UN chief Antonio Guterres said the investment expansion was driven largely by a small number of megaprojects, particularly AI-related infrastructure. (EPA Images pic)
GENEVA: Worldwide foreign direct investment rose in 2025 after two years of decline, the UN said Tuesday, warning though that the recovery was “narrow, fragile and uneven”.
Foreign direct investment (FDI) swelled by 6% last year to US$1.6 trillion, according to the UN Trade and Development agency UNCTAD.
But its World Investment Report 2026 stressed that the hike was lopsided, with 20 countries attracting more than 80% of global FDI last year.
And investment growth was concentrated in a few sectors, while in most sectors, new project activity was “subdued”, with heightened investor uncertainty, geopolitical tensions and trade policy volatility, as well as the rising cost of capital and growing technological competition.
The FDI growth seen in 2025 “masks underlying fragility and disparities across countries, regions and sectors”, UN chief Antonio Guterres warned in the preface to the report.
Describing “seismic shifts in the global investment landscape”, he pointed out that the investment expansion was “driven largely by a small number of megaprojects, particularly infrastructure related to artificial intelligence”.

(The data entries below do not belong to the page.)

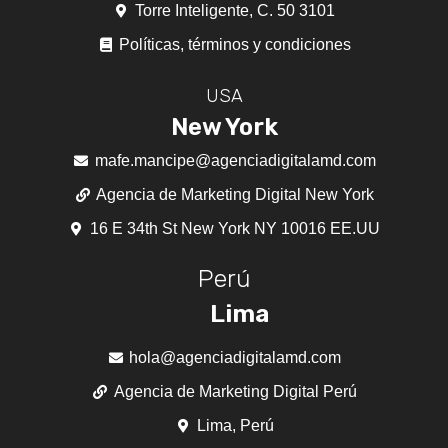
Torre Inteligente, C. 50 3101
Políticas, términos y condiciones
USA
New York
mafe.mancipe@agenciadigitalamd.com
Agencia de Marketing Digital New York
16 E 34th St New York NY 10016 EE.UU
Perú
Lima
hola@agenciadigitalamd.com
Agencia de Marketing Digital Perú
Lima, Perú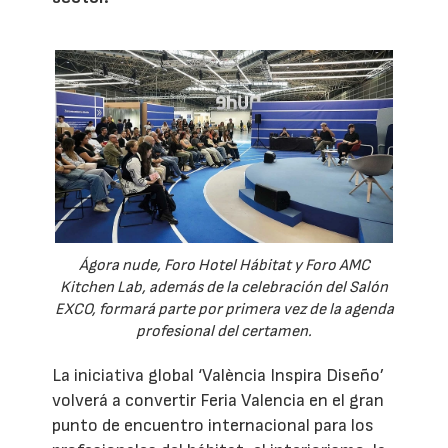
Ágora nude, Foro Hotel Hábitat y Foro AMC
Kitchen Lab, además de la celebración del Salón
EXCO, formará parte por primera vez de la agenda
profesional del certamen.
La iniciativa global ‘València Inspira Diseño’
volverá a convertir Feria Valencia en el gran
punto de encuentro internacional para los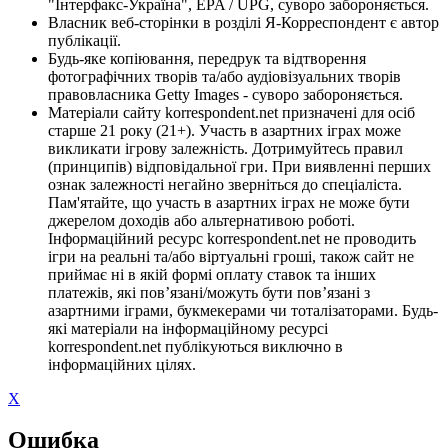
"Інтерфакс-Україна", EPA / UPG, суворо забороняється.
Власник веб-сторінки в розділі Я-Корреспондент є автор
публікації.
Будь-яке копіювання, передрук та відтворення
фотографічних творів та/або аудіовізуальних творів
правовласника Getty Images - суворо забороняється.
Матеріали сайту korrespondent.net призначені для осіб
старше 21 року (21+). Участь в азартних іграх може
викликати ігрову залежність. Дотримуйтесь правил
(принципів) відповідальної гри. При виявленні перших
ознак залежності негайно зверніться до спеціаліста.
Пам'ятайте, що участь в азартних іграх не може бути
джерелом доходів або альтернативою роботі.
Інформаційний ресурс korrespondent.net не проводить
ігри на реальні та/або віртуальні гроші, також сайт не
приймає ні в якій формі оплату ставок та інших
платежів, які пов’язані/можуть бути пов’язані з
азартними іграми, букмекерами чи тоталізаторами. Будь-
які матеріали на інформаційному ресурсі
korrespondent.net публікуються виключно в
інформаційних цілях.
X
Ошибка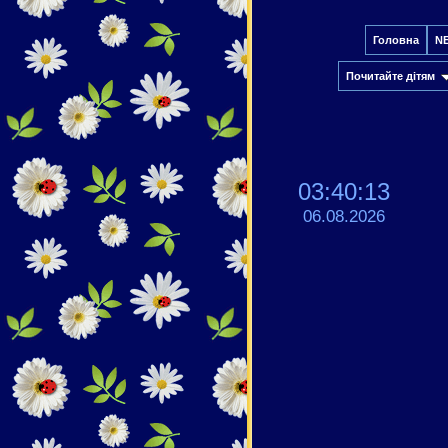
Головна
N
Почитайте дітям
03:40:13
06.08.2026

UNCTAD’s report found that growth in project values was driven mainly by data centres, followed by oil and gas and semiconductors.
“Most other sectors registered declines, including renewable energy, infrastructure and manufacturing, showing how narrow the recovery remains,” the agency said.
Uneven distribution
The report also determined that wealthy countries accounted for most of the FDI increase seen last year.
While developed countries saw their inflows rise 11% in 2025, developing economies only registered a 2% hike, pocketing $901 billion of the total, it found.
And although developing nations still accounted for more than half of global FDI, UNCTAD highlighted the uneven distribution across regions.
Developing Asian countries remained the largest recipient region, attracting US$644 billion, the report showed.
Latin America and the Caribbean rose 14% to US$188 billion while Africa received around US$70 billion.
The world’s poorest and least developed countries, meanwhile, saw inflows rise 21% to US$43 billion last year, the report said.
Despite the significant increase, it highlighted that the amount only accounted for 2.7% of global FDI, and that nearly all of it was concentrated in a small number of mostly resource-rich economies.
Monitoring by UNCTAD also revealed that governments were becoming increasingly active in trying to shape investment flows, with a record 229 investment policy measures implemented last year.
“While most remained favourable to investors, many were designed to attract investment into strategic industries, strengthen domestic economic priorities or respond to economic security concerns,” the agency said.
Tuesday’s report said that the new investment landscape could bring opportunities for developing countries but also significant risks.
“Many countries risk being left behind as investment becomes more capital-intensive, technology-intensive and shaped by policy support that many developing economies cannot easily match,” UNCTAD said.